友松の画歴については不明な点が多いが、幼い頃に京都の東福寺に出家し、この時期に狩野派の狩野元信、もしくは狩野永徳に学んだと考えられている。その後、南宋の画家梁楷らの影響も受けたと思われる。

天正元年、友松が41歳の時、織田信長の小谷城攻略によって浅井家は滅亡し、海北家も友松を残して家主、兄弟たちが戦士してしまったため、友松は武門としての海北家の再興をはかり還俗して武芸に励んだが、その悲願は果たせず、やがて画の才能を豊臣秀吉に認められ、60歳代以降は画人として活躍した。
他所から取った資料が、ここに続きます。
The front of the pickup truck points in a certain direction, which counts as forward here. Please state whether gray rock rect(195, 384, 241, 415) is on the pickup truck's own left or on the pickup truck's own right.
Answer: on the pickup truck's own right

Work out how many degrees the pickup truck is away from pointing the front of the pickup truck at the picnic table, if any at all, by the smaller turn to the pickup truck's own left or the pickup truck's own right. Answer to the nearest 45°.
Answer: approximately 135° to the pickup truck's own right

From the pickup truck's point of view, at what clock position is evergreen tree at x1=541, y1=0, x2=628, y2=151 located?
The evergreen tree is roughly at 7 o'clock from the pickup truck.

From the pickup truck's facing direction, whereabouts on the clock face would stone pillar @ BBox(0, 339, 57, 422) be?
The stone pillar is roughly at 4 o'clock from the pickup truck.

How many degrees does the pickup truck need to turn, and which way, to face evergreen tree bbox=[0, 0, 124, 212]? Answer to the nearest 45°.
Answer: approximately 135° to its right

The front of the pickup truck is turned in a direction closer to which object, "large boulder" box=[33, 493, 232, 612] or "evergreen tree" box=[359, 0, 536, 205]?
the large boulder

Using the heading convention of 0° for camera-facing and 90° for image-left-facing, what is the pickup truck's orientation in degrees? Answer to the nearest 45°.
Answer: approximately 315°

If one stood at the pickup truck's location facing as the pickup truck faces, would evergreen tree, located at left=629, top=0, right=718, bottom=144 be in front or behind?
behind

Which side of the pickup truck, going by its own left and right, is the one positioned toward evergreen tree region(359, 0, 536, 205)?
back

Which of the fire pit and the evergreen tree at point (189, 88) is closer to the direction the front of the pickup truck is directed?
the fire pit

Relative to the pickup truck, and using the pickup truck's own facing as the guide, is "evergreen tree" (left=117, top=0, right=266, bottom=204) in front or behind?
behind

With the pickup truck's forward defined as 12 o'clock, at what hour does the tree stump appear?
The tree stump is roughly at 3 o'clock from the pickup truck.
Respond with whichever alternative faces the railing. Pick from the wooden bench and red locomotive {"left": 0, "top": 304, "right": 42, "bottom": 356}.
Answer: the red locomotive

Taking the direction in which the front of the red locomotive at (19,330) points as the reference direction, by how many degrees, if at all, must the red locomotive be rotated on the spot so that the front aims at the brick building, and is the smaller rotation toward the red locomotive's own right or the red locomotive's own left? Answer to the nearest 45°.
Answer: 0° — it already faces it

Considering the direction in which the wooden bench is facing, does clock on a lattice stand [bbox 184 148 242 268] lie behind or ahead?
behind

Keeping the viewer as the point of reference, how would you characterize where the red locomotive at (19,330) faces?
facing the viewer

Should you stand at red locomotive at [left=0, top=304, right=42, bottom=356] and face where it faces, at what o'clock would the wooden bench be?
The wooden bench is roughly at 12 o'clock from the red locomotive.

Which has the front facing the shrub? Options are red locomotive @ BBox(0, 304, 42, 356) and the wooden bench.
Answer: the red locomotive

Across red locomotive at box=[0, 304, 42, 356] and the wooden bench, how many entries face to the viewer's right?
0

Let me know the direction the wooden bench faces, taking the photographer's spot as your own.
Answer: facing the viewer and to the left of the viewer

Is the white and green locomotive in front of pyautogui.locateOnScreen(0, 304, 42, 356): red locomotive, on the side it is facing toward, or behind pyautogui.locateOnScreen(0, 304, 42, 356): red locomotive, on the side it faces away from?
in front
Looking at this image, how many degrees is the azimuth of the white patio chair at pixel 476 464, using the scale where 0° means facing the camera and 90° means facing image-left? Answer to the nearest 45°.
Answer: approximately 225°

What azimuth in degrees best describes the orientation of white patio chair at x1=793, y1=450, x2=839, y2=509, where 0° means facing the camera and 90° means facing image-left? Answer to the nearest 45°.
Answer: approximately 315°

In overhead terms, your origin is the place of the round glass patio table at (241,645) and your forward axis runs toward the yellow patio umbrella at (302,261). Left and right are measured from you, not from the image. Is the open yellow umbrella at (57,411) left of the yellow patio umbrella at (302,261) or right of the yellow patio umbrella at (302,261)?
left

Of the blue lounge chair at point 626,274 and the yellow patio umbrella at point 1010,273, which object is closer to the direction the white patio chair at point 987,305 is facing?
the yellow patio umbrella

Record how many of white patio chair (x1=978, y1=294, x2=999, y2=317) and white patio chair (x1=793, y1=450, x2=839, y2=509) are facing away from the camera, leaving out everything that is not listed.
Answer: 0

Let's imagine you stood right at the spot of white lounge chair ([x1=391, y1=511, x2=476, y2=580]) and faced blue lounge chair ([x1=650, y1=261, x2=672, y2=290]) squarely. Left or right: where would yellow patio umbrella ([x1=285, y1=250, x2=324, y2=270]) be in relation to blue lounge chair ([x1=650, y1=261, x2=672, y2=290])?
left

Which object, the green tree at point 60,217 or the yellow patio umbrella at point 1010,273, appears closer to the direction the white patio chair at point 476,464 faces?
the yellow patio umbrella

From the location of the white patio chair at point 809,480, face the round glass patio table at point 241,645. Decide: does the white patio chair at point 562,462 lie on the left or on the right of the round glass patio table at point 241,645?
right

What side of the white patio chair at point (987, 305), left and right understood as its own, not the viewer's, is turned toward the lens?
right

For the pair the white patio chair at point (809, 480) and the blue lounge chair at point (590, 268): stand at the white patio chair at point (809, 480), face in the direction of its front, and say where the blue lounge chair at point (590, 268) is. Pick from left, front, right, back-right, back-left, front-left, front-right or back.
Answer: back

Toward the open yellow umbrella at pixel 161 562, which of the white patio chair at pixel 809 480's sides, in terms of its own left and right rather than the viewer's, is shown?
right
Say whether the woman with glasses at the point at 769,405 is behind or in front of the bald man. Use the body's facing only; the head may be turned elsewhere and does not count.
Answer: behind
同時代を代表する武人画家である長谷川等伯雲谷等顔参考)、岩佐又兵衛、狩野山楽らが工房を持ち組織的な絵画活動を行なっていたのに対し、友松は徹底した職業画人にはなりきれず、孤高の画人として特異性を発揮し、晩年には公家や宮家との交流によりさらに画域を広げ、83歳で没する直前まで絵筆を振るった。

海北友松(1533-1615)かいほう・ゆうしょう
天文2年近江生まれ。海北綱親の子。名は紹益。京都の東福寺で出家したが、主家浅井家滅亡ののちに41歳で還俗し、武門海北家の再興をはかったが果たせず、画家の道をあゆんだ。画は狩野元信、もしくは狩野永徳に学んだとされ、南宋の画家梁楷らの影響を受けている。建仁寺の障壁画など多くの障屏画を制作した。慶長20年、83歳で死去した。